Un autre point du livre, c’est la réhabilitation de la pécheresse. On sait combien de pages éloquentes ont été écrites sur ce thème, et aussi combien peu de raisonnables, en dépit pourtant de la justesse, au fond, de la réclamation.

L’ouvrage de M. Bias est manifestement sincère ; et non-seulement sincère, mais d’une entière franchise. L’auteur s’y déclare ouvertement contraire aux pratiques religieuses et à toute religion révélée.
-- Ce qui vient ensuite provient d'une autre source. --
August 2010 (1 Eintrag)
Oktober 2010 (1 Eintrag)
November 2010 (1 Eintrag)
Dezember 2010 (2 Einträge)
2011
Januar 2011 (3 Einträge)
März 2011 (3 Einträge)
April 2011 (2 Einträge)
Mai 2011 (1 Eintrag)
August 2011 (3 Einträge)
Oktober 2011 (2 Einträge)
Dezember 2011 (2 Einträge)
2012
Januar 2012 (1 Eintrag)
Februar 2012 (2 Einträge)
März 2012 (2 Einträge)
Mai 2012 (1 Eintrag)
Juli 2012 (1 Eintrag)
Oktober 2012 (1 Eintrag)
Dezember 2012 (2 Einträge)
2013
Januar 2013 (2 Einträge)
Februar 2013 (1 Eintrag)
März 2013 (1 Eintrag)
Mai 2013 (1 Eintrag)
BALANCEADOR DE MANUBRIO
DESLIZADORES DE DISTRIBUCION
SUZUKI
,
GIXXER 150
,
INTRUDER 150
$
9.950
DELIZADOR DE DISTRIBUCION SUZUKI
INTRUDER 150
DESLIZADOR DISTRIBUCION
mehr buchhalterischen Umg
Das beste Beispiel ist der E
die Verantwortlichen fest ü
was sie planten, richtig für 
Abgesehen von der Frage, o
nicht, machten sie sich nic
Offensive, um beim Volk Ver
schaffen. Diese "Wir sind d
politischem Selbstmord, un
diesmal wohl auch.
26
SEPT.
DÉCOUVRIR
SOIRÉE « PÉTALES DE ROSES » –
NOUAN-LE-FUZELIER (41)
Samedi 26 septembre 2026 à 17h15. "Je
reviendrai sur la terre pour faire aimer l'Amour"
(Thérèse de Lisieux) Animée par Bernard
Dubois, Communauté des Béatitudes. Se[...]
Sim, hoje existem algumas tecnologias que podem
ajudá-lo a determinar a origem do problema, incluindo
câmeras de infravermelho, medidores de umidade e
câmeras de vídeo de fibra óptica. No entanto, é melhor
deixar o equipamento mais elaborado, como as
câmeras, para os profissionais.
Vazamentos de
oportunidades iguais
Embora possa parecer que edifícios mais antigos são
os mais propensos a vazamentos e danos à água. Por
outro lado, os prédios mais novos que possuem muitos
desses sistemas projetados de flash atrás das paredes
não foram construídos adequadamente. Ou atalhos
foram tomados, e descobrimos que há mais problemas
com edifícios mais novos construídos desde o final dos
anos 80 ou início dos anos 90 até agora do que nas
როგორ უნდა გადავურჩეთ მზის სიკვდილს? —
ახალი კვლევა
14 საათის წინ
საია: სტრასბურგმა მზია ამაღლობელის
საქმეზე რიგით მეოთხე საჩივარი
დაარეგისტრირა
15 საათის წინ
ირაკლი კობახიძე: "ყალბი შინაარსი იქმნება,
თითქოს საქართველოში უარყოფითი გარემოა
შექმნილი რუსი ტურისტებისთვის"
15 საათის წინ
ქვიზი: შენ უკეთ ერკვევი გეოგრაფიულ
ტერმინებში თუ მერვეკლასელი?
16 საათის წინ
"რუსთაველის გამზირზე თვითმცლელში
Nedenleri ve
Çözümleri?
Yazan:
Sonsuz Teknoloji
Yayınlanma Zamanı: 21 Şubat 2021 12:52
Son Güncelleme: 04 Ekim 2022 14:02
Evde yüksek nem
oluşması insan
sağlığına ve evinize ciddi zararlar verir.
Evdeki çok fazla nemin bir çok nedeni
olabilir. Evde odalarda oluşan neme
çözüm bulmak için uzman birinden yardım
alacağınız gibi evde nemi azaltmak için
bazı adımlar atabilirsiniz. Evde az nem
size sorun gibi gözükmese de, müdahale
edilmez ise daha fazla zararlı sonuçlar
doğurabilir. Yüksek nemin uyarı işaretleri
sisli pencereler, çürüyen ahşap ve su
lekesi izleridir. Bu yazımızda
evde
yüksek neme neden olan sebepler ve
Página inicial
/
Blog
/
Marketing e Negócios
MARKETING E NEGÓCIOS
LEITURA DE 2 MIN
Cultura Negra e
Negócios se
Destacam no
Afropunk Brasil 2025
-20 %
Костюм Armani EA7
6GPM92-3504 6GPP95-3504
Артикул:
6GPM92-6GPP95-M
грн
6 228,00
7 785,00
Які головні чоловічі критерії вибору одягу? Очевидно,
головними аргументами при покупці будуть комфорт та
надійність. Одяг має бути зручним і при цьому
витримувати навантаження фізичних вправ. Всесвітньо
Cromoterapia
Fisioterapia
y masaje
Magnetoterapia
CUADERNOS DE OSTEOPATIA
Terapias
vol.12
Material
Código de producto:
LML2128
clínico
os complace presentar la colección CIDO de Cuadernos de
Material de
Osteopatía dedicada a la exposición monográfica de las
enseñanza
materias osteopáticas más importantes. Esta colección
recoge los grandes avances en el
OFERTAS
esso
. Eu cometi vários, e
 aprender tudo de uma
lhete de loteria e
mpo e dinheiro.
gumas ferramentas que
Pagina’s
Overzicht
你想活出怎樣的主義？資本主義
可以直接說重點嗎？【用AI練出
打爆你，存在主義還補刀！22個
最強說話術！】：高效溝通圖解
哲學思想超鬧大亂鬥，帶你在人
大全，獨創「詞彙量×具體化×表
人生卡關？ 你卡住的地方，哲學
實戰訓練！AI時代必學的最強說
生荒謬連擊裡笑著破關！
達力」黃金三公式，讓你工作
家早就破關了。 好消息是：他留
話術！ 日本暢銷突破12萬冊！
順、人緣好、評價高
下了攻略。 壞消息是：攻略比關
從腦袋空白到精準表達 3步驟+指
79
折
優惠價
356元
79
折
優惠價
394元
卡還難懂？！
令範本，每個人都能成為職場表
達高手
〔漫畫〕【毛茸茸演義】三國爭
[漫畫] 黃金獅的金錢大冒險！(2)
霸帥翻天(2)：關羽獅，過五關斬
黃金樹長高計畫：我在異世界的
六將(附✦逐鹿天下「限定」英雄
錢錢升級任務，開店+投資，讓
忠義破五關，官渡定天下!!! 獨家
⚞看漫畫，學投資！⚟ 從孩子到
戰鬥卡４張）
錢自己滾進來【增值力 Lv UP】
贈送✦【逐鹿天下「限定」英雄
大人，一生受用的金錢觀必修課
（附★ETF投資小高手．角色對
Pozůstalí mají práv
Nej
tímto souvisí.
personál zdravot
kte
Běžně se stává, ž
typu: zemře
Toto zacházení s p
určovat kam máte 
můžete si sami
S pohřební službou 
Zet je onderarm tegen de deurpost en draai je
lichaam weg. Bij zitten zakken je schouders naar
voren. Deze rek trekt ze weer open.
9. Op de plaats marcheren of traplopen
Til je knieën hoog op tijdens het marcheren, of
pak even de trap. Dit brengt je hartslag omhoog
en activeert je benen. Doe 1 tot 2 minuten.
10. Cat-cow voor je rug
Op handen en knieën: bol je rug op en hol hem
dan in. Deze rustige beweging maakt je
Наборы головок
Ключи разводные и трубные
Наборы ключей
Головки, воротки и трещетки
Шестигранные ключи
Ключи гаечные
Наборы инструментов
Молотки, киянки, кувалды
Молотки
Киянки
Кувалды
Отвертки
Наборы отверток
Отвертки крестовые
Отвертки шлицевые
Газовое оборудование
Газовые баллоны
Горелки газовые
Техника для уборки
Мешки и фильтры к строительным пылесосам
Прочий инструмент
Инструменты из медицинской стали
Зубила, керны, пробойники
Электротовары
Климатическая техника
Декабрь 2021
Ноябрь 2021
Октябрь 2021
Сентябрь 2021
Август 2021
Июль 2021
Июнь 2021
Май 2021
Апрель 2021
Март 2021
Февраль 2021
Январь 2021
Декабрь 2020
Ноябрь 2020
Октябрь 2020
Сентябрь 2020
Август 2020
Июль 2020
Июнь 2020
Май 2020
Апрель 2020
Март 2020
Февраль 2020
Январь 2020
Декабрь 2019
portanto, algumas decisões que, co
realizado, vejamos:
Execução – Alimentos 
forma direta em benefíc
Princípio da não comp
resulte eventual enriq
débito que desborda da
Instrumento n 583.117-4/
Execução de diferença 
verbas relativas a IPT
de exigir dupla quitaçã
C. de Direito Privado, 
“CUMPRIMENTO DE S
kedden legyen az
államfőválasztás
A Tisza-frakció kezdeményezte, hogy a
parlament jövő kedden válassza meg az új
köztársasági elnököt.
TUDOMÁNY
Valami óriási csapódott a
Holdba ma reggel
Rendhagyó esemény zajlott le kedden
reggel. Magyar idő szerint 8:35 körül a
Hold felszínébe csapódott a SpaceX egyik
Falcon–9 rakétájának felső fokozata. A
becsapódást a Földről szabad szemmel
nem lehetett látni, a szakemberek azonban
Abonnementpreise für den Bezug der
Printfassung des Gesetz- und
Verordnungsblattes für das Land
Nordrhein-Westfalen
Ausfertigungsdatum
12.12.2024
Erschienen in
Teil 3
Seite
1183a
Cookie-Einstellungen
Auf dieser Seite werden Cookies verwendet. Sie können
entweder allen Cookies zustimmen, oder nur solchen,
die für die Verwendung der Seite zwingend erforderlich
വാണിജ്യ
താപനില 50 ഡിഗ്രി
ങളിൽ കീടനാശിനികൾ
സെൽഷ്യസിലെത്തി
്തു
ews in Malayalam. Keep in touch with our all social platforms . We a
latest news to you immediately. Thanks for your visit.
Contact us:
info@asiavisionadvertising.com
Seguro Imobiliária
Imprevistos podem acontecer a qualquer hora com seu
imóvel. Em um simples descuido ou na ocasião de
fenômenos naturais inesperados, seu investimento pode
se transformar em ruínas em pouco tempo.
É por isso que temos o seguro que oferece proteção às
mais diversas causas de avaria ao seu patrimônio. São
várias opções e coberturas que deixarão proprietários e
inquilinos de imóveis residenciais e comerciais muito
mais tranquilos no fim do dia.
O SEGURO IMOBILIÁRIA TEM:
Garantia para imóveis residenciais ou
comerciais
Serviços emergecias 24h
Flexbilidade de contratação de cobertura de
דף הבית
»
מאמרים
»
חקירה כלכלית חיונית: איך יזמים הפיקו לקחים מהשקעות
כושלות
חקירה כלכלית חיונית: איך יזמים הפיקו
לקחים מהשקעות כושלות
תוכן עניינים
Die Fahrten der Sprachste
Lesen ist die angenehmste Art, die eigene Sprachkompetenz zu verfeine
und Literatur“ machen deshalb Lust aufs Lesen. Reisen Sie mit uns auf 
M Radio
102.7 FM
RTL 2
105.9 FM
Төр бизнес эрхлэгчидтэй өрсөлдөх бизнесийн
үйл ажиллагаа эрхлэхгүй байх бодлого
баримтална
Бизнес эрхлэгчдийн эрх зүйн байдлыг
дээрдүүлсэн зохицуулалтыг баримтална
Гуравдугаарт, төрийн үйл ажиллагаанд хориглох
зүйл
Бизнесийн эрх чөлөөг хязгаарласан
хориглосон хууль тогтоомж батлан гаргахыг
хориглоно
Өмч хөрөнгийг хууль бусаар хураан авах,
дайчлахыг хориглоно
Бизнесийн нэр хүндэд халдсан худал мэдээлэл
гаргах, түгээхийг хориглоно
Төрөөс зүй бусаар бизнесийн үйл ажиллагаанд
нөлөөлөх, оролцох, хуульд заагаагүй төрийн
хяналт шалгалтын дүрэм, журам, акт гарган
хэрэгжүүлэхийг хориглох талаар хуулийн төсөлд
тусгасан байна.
Il insiste encore sur ce point dans une nouvelle intitulée Les petites Filles de Confucius, par laquelle il complète son volume. P. MAZEROLLE.

Les sept Etoiles de Bohéme, par Octave FÉRÉ. Paris, Jules Tardieu. 1864.

Tout Pilsen est en émoi ; les regards se portent avec une avide curiosité sur la route de Vienne. D’heure en heure, on attend M. le conseiller de régence Stéphen Brucker. Après quinze ans d’absence, il vient dans sa ville natale recueillir l’immense héritage que lui a laissé son aïeule en mourant. Un si brillant parti est bien fait pour éveiller l’ambition des parents, des mères surtout qui, en cherchant par des modes nouvelles à rehausser la beauté de leurs filles, ont juré que le jeune diplomate ne regagnerait pas la capitale avant d’avoir pris femme à Pilsen. Ce qu’il fit au milieu d’un si formidable complot, Dieu me garde de vous le dire ! ce serait vous enlever une partie du plaisir que l’on éprouve à la lecture de cette charmante nouvelle. Elle est courte, elle est simple, mais d’une broderie exquise et d’un intérêt si soutenu qu’on y chercherait en vain une lacune ou une page de trop. Elle laisse l’esprit satisfait et le cœur rempli des sentiments les plus délicats. C’est une perle que M. Féré a placée parmi les plus gracieuses de l’écrin de M. J. Tardieu. S. R.